La habitación tres era algo acogedora, aunque nada de qué jactarse. Una cama cómoda y mullida con sábanas suaves, una alfombra a los pies de la cama, un cuadro de un jarrón lleno de flores, frente a la ventana que daba a la calle, a la derecha, había una mesa de madera con tres sillas. Pero Oscar quiso fijarse en lo que le atraía de la habitación: el clavo.
Cerró la puerta detrás de él, y lo que vio fue sorprendente. El objeto por el que había recibido una advertencia tan severa estaba hecho de oro, del más puro y brillante oro que alguien jamás había visto. Era relativamente pequeño, cabía fácilmente en un puño cerrado. Estaba recto, clavado en uno de los tabñines que formaba la puerta de la habitación tres. En seguida, Oscar el gitano perdió la razón.
No había nada en este mundo que pudiera sacar de su mente lo maravilloso que era aquel clavo. Se imaginó unas diez mil formas de llevarselo sin que nadie sosprechara. Esos cuentos que había dicho aquel torpe anciano eran solo niñerías. Si alguien hubiera podido sacar el clavo de esa puerta, se habría hecho rico al instante. Regresaría a su natal Orléans como todo un noble caballero, con un elegante carruaje y con ropajes limpios y vistosos. La sonrisa de la ambición surcó los labios finos y agrietados del chico.
'Voy a cortar el pedazo de madera que tiene el clavo y me escabullo por la ventana. Pan comido.' se dijo, pero al examinar en la habitación algún objeto que pudiera cortar la madera, no halló ninguno. Después de todo, sus ganas de poseer el clavo dorado eran grandes, pero no más que su temor por lo sobrenatural.
Pensó una y otra vez en como podría hacer para sacarlo de su lugar sin separarlo de la pieza de madera, tanto que no se dio cuenta que había amanecido hacía solo unos minutos. Fue entonces cuando, de un momento a otro, se decidió a no creer en lo que el viejo dueño del hostal le había dicho. Con sus delgados y huesudos dedos haló el clavo hacia afuera, forzandolo a salir. Comenzó a sudar levemente por el esfuerzo, hasta que de pronto, aquel pequeño tesoro estaba empezando a ceder. Por cada ligero movimiento que hacía el objeto, más se veía la llama de la ambición en la mirada normalmente apagada de Oscar. La puerta no era un obstáculo para él, ya pensaría en como escaparse de la habitación sin que nadie se diera cuenta. Fue entonces cuando el clavo cedió totalmente, saliendo de su encierro.

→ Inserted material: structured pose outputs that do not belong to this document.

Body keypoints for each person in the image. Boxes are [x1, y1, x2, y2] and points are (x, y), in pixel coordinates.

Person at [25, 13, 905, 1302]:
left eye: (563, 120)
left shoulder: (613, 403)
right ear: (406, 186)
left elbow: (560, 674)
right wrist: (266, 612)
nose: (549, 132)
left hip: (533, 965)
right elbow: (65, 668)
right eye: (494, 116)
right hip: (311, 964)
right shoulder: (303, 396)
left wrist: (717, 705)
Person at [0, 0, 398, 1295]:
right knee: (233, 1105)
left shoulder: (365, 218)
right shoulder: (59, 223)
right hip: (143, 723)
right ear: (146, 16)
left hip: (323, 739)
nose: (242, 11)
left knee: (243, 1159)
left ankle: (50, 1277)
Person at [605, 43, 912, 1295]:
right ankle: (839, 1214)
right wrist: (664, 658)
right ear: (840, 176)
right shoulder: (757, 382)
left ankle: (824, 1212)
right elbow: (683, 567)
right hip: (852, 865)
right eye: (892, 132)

Fue como si el infierno se hubiese desatado en la habitación tres. Un ruido de crujido fue en aumento hasta dejar completamente sordo a Oscar, quien aunque se tapaba los oídos con ambas manos no podía dejar de escuchar aquel ensordecedor ruido. De pronto, los tablones del suelo comenzaron a subir y bajar, temblando vigorosamente tal como si se tratara de un terremoto.

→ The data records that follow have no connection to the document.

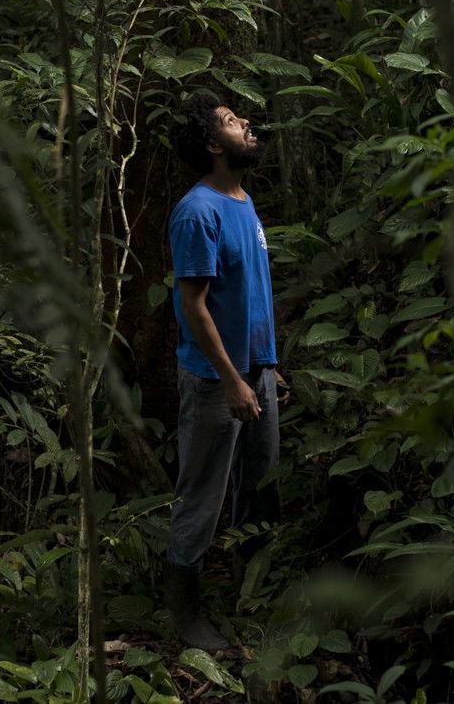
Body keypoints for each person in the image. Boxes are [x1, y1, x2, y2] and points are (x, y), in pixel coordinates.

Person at [162, 91, 288, 651]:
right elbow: (193, 305)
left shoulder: (242, 200)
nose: (248, 126)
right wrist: (233, 379)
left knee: (259, 488)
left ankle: (252, 597)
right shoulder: (198, 210)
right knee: (202, 498)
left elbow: (250, 294)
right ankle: (184, 616)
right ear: (215, 144)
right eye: (235, 123)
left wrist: (266, 367)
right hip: (217, 381)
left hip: (255, 373)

'Esto no puede ser verdad. El clavo... ¡La maldición!' pensó Oscar, con lágrimas a punto de salir de sus ojos, que se hallaban cerrados fuertemente. No quería ver nada. Deseaba que todo fuera un sueño. Su peor temor se había hecho realidad. Las pesadillas que lo perseguían desde niño eran ciertas. Lo sobrenatural existía, y ahora él formaba parte de una de esas historias por culpa de sus ganas de grandeza, por culpa de un clavo hundido en la madera de una puerta.
De pronto, el piso dejó de temblar, y una voz profunda que parecía llenar el espacio gritó: ¡Oscar, ladrón! ¡Es mi clavo, y ahora debo llevarte!